Mar123, I always thought some boredom was good for kids, too. But he seems bored in this apathetic kind of "don't know how to get out of it" way. He isn't interested in alleviating his boredom. He'd much rather watch DJ videos on Youtube (DJ *is* one interest he has that he hasn't completely given up but these videos usually promote passive watching rather than inspiration to actually DJ or play around on the equipment he has), or play Clash of Clans on his ipod. But it's like he uses staring passively at media as a crutch because he doesn't know what else to do. He has voluntarily given his media things to me- computer, ipod, tablet and said "Mom. Don't let me play with these." But then the habit slowly creeps back up. He also avoids homework like the plague and he is not really interested in exploring creativity.
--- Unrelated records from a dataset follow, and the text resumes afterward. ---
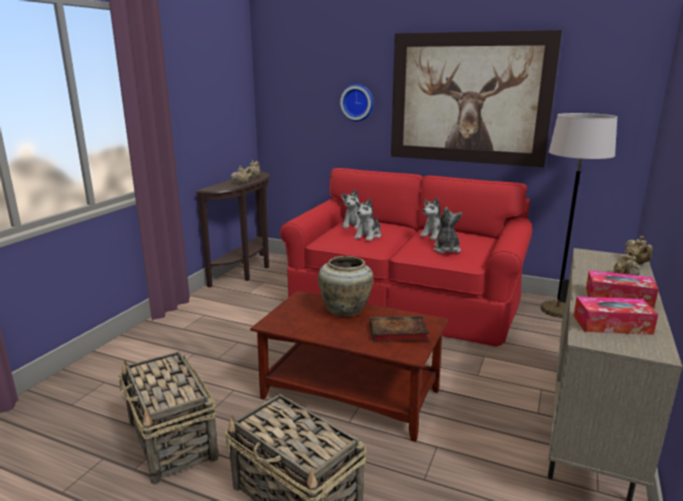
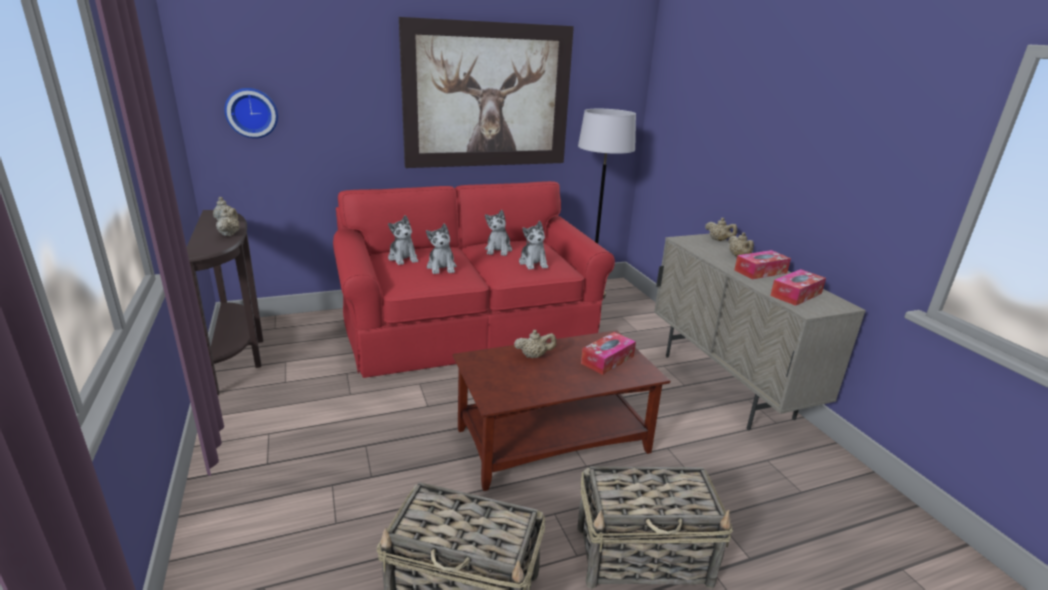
camera: 45 degrees left, 5 degrees up
beige vase [318,256,373,317] -> beige teapot [514,330,556,358]
wall clock [340,84,373,121] -> wall clock moved to [225,88,278,138]
book [370,316,429,342] -> tissue box [581,332,636,375]
plush toy [433,207,462,253] -> plush toy turned 150 degrees counterclockwise [519,221,548,270]

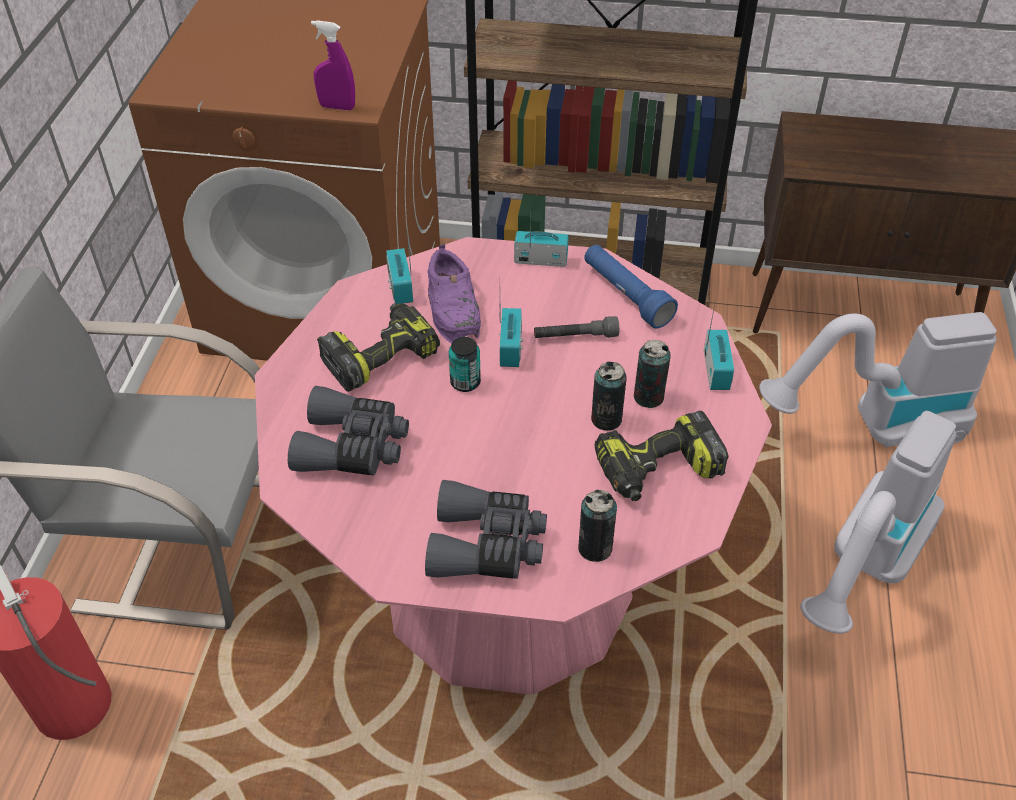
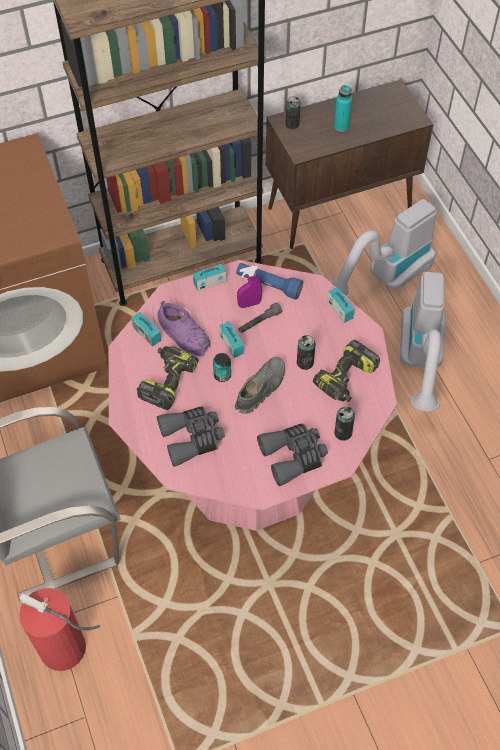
camera: 30 degrees left, 10 degrees up
purple spray bottle [311,20,355,110] -> purple spray bottle moved to [237,266,262,308]
can [634,340,671,408] -> can moved to [285,96,301,129]
none -> grey shoe [235,357,285,414]
none -> turquoise bottle [334,84,352,132]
Kythe- replace watch movies and text on the phone to "play Clash of Clans on his ipod and text on his phone" and you and I could be talking about the same kid! Even if it's just a phase, that's a good experiment. My husband goes for a run occasionally and has tried getting my son to come. He's not interested. I walk the dog and he's not interested in either keeping me company while I walk or in walking the dog himself. I've tried offering other activities and he isn't really interested. AND... he doesn't seem interested in initiating anything on his own. This is a really frustrating phase. I think if he was doing things on his own, that would be fine. But he's usually complaining that there's nothing to do and rolling his eyes at any suggestion I make.

I work online and take classes online. So I do stare at media a lot. I try to get off when the kids get home from school. I talked to my husband about not coming home from work and popping open his personal laptop. I might go back to enforcing our no media during the week policy we had when they were younger. It's also the end of winter but it's not spring. So it's just that we're all sick of the cold and so we are not outside as much as we could be, too. It really is hard to pique my son's interest in anything. Maybe I'll talk to him about experimenting exploring interests and see if he's open to that.

It is nice to see other bored 12 and 13 year olds.


----------